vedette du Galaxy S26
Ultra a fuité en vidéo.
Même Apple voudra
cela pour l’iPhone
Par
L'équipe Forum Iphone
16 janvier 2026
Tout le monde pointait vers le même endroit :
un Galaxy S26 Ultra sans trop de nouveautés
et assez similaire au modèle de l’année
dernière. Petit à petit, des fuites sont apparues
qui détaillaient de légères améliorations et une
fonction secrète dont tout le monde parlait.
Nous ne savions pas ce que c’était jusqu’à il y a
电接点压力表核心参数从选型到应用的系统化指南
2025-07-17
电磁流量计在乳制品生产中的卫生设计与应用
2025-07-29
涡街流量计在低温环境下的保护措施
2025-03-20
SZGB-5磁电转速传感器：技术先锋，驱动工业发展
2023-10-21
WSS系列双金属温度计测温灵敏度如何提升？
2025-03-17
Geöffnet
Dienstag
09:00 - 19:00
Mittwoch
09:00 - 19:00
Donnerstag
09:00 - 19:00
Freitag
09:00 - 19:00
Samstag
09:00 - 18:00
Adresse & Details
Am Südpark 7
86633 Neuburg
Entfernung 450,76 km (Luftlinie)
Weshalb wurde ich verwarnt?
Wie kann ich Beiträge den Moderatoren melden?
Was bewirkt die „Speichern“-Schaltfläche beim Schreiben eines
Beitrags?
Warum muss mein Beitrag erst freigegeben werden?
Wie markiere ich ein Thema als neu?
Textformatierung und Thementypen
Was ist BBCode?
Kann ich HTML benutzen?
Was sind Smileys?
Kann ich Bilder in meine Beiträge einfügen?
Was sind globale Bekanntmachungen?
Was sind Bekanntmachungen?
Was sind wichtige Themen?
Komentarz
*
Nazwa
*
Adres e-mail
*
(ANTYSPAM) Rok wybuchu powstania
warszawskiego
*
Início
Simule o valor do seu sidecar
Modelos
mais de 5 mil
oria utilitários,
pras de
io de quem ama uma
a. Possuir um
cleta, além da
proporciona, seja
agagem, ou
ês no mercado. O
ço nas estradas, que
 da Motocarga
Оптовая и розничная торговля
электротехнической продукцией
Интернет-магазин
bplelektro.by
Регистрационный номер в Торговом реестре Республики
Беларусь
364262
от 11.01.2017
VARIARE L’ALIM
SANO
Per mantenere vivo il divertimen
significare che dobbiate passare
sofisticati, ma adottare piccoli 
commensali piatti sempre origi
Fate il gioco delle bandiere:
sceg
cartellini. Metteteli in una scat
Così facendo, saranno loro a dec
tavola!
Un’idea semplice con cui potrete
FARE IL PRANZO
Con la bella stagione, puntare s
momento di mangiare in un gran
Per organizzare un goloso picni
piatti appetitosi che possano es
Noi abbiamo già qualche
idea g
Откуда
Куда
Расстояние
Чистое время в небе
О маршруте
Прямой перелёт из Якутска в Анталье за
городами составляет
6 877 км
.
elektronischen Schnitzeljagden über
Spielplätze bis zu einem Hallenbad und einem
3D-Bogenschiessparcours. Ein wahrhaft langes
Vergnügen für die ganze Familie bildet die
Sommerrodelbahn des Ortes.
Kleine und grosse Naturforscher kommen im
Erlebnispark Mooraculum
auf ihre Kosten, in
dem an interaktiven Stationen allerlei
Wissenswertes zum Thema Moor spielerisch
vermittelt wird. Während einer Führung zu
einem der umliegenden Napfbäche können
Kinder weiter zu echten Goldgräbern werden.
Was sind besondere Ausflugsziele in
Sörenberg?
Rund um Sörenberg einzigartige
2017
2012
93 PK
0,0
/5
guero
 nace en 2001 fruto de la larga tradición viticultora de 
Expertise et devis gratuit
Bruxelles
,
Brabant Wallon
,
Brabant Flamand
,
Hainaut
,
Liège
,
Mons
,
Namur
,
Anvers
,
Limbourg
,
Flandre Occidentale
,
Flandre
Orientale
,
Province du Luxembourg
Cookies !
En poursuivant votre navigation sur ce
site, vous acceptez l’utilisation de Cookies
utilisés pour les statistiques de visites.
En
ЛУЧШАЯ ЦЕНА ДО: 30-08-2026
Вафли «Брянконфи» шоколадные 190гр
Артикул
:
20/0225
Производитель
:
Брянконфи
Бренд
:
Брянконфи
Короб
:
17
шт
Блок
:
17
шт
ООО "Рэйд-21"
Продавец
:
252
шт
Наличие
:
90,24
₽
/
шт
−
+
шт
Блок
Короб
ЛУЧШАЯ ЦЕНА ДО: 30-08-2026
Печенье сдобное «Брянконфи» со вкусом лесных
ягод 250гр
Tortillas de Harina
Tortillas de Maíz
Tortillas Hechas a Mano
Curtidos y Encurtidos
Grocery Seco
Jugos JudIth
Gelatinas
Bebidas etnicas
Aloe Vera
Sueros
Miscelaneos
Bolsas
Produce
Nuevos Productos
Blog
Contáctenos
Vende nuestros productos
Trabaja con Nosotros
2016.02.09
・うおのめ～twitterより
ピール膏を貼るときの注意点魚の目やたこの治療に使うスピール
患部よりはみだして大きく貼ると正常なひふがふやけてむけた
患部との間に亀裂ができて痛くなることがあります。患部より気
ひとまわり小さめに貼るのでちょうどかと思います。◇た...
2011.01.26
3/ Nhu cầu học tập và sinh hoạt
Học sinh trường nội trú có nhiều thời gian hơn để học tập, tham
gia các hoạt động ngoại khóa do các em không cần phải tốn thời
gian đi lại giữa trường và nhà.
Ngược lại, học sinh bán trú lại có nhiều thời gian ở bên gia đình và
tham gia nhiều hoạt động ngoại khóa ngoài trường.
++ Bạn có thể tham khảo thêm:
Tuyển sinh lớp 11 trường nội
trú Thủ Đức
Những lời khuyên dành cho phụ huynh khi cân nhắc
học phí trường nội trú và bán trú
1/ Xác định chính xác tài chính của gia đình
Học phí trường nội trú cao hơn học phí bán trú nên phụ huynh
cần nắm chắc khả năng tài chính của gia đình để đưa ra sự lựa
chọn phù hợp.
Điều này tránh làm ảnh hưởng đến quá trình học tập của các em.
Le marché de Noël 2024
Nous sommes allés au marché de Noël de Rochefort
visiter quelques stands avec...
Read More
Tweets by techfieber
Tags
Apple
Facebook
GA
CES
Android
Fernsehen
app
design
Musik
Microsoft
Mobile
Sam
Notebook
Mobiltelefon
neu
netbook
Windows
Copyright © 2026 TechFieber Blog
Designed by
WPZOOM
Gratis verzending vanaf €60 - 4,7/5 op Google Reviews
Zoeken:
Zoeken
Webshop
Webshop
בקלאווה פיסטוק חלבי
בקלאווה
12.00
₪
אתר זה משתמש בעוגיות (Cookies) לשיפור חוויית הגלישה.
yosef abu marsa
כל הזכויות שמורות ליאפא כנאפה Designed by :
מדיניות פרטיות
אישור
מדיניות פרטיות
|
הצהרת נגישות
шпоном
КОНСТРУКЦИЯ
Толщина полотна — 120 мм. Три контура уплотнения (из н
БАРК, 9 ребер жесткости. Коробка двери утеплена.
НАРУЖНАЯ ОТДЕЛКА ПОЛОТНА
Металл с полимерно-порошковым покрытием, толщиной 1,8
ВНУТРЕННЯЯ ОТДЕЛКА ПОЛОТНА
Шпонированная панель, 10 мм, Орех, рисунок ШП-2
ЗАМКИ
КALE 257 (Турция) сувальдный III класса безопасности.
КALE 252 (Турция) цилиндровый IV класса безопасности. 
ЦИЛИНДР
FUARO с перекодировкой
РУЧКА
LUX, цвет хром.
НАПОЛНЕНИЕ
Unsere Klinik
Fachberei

* [TASK ITEM] Each record above needs to be reproduced exactly as written.

* [TASK ANSWER]
vedette du Galaxy S26
Ultra a fuité en vidéo.
Même Apple voudra
cela pour l’iPhone
Par
L'équipe Forum Iphone
16 janvier 2026
Tout le monde pointait vers le même endroit :
un Galaxy S26 Ultra sans trop de nouveautés
et assez similaire au modèle de l’année
dernière. Petit à petit, des fuites sont apparues
qui détaillaient de légères améliorations et une
fonction secrète dont tout le monde parlait.
Nous ne savions pas ce que c’était jusqu’à il y a
电接点压力表核心参数从选型到应用的系统化指南
2025-07-17
电磁流量计在乳制品生产中的卫生设计与应用
2025-07-29
涡街流量计在低温环境下的保护措施
2025-03-20
SZGB-5磁电转速传感器：技术先锋，驱动工业发展
2023-10-21
WSS系列双金属温度计测温灵敏度如何提升？
2025-03-17
Geöffnet
Dienstag
09:00 - 19:00
Mittwoch
09:00 - 19:00
Donnerstag
09:00 - 19:00
Freitag
09:00 - 19:00
Samstag
09:00 - 18:00
Adresse & Details
Am Südpark 7
86633 Neuburg
Entfernung 450,76 km (Luftlinie)
Weshalb wurde ich verwarnt?
Wie kann ich Beiträge den Moderatoren melden?
Was bewirkt die „Speichern“-Schaltfläche beim Schreiben eines
Beitrags?
Warum muss mein Beitrag erst freigegeben werden?
Wie markiere ich ein Thema als neu?
Textformatierung und Thementypen
Was ist BBCode?
Kann ich HTML benutzen?
Was sind Smileys?
Kann ich Bilder in meine Beiträge einfügen?
Was sind globale Bekanntmachungen?
Was sind Bekanntmachungen?
Was sind wichtige Themen?
Komentarz
*
Nazwa
*
Adres e-mail
*
(ANTYSPAM) Rok wybuchu powstania
warszawskiego
*
Início
Simule o valor do seu sidecar
Modelos
mais de 5 mil
oria utilitários,
pras de
io de quem ama uma
a. Possuir um
cleta, além da
proporciona, seja
agagem, ou
ês no mercado. O
ço nas estradas, que
 da Motocarga
Оптовая и розничная торговля
электротехнической продукцией
Интернет-магазин
bplelektro.by
Регистрационный номер в Торговом реестре Республики
Беларусь
364262
от 11.01.2017
VARIARE L’ALIM
SANO
Per mantenere vivo il divertimen
significare che dobbiate passare
sofisticati, ma adottare piccoli 
commensali piatti sempre origi
Fate il gioco delle bandiere:
sceg
cartellini. Metteteli in una scat
Così facendo, saranno loro a dec
tavola!
Un’idea semplice con cui potrete
FARE IL PRANZO
Con la bella stagione, puntare s
momento di mangiare in un gran
Per organizzare un goloso picni
piatti appetitosi che possano es
Noi abbiamo già qualche
idea g
Откуда
Куда
Расстояние
Чистое время в небе
О маршруте
Прямой перелёт из Якутска в Анталье за
городами составляет
6 877 км
.
elektronischen Schnitzeljagden über
Spielplätze bis zu einem Hallenbad und einem
3D-Bogenschiessparcours. Ein wahrhaft langes
Vergnügen für die ganze Familie bildet die
Sommerrodelbahn des Ortes.
Kleine und grosse Naturforscher kommen im
Erlebnispark Mooraculum
auf ihre Kosten, in
dem an interaktiven Stationen allerlei
Wissenswertes zum Thema Moor spielerisch
vermittelt wird. Während einer Führung zu
einem der umliegenden Napfbäche können
Kinder weiter zu echten Goldgräbern werden.
Was sind besondere Ausflugsziele in
Sörenberg?
Rund um Sörenberg einzigartige
2017
2012
93 PK
0,0
/5
guero
 nace en 2001 fruto de la larga tradición viticultora de 
Expertise et devis gratuit
Bruxelles
,
Brabant Wallon
,
Brabant Flamand
,
Hainaut
,
Liège
,
Mons
,
Namur
,
Anvers
,
Limbourg
,
Flandre Occidentale
,
Flandre
Orientale
,
Province du Luxembourg
Cookies !
En poursuivant votre navigation sur ce
site, vous acceptez l’utilisation de Cookies
utilisés pour les statistiques de visites.
En
ЛУЧШАЯ ЦЕНА ДО: 30-08-2026
Вафли «Брянконфи» шоколадные 190гр
Артикул
:
20/0225
Производитель
:
Брянконфи
Бренд
:
Брянконфи
Короб
:
17
шт
Блок
:
17
шт
ООО "Рэйд-21"
Продавец
:
252
шт
Наличие
:
90,24
₽
/
шт
−
+
шт
Блок
Короб
ЛУЧШАЯ ЦЕНА ДО: 30-08-2026
Печенье сдобное «Брянконфи» со вкусом лесных
ягод 250гр
Tortillas de Harina
Tortillas de Maíz
Tortillas Hechas a Mano
Curtidos y Encurtidos
Grocery Seco
Jugos JudIth
Gelatinas
Bebidas etnicas
Aloe Vera
Sueros
Miscelaneos
Bolsas
Produce
Nuevos Productos
Blog
Contáctenos
Vende nuestros productos
Trabaja con Nosotros
2016.02.09
・うおのめ～twitterより
ピール膏を貼るときの注意点魚の目やたこの治療に使うスピール
患部よりはみだして大きく貼ると正常なひふがふやけてむけた
患部との間に亀裂ができて痛くなることがあります。患部より気
ひとまわり小さめに貼るのでちょうどかと思います。◇た...
2011.01.26
3/ Nhu cầu học tập và sinh hoạt
Học sinh trường nội trú có nhiều thời gian hơn để học tập, tham
gia các hoạt động ngoại khóa do các em không cần phải tốn thời
gian đi lại giữa trường và nhà.
Ngược lại, học sinh bán trú lại có nhiều thời gian ở bên gia đình và
tham gia nhiều hoạt động ngoại khóa ngoài trường.
++ Bạn có thể tham khảo thêm:
Tuyển sinh lớp 11 trường nội
trú Thủ Đức
Những lời khuyên dành cho phụ huynh khi cân nhắc
học phí trường nội trú và bán trú
1/ Xác định chính xác tài chính của gia đình
Học phí trường nội trú cao hơn học phí bán trú nên phụ huynh
cần nắm chắc khả năng tài chính của gia đình để đưa ra sự lựa
chọn phù hợp.
Điều này tránh làm ảnh hưởng đến quá trình học tập của các em.
Le marché de Noël 2024
Nous sommes allés au marché de Noël de Rochefort
visiter quelques stands avec...
Read More
Tweets by techfieber
Tags
Apple
Facebook
GA
CES
Android
Fernsehen
app
design
Musik
Microsoft
Mobile
Sam
Notebook
Mobiltelefon
neu
netbook
Windows
Copyright © 2026 TechFieber Blog
Designed by
WPZOOM
Gratis verzending vanaf €60 - 4,7/5 op Google Reviews
Zoeken:
Zoeken
Webshop
Webshop
בקלאווה פיסטוק חלבי
בקלאווה
12.00
₪
אתר זה משתמש בעוגיות (Cookies) לשיפור חוויית הגלישה.
yosef abu marsa
כל הזכויות שמורות ליאפא כנאפה Designed by :
מדיניות פרטיות
אישור
מדיניות פרטיות
|
הצהרת נגישות
шпоном
КОНСТРУКЦИЯ
Толщина полотна — 120 мм. Три контура уплотнения (из н
БАРК, 9 ребер жесткости. Коробка двери утеплена.
НАРУЖНАЯ ОТДЕЛКА ПОЛОТНА
Металл с полимерно-порошковым покрытием, толщиной 1,8
ВНУТРЕННЯЯ ОТДЕЛКА ПОЛОТНА
Шпонированная панель, 10 мм, Орех, рисунок ШП-2
ЗАМКИ
КALE 257 (Турция) сувальдный III класса безопасности.
КALE 252 (Турция) цилиндровый IV класса безопасности. 
ЦИЛИНДР
FUARO с перекодировкой
РУЧКА
LUX, цвет хром.
НАПОЛНЕНИЕ
Unsere Klinik
Fachberei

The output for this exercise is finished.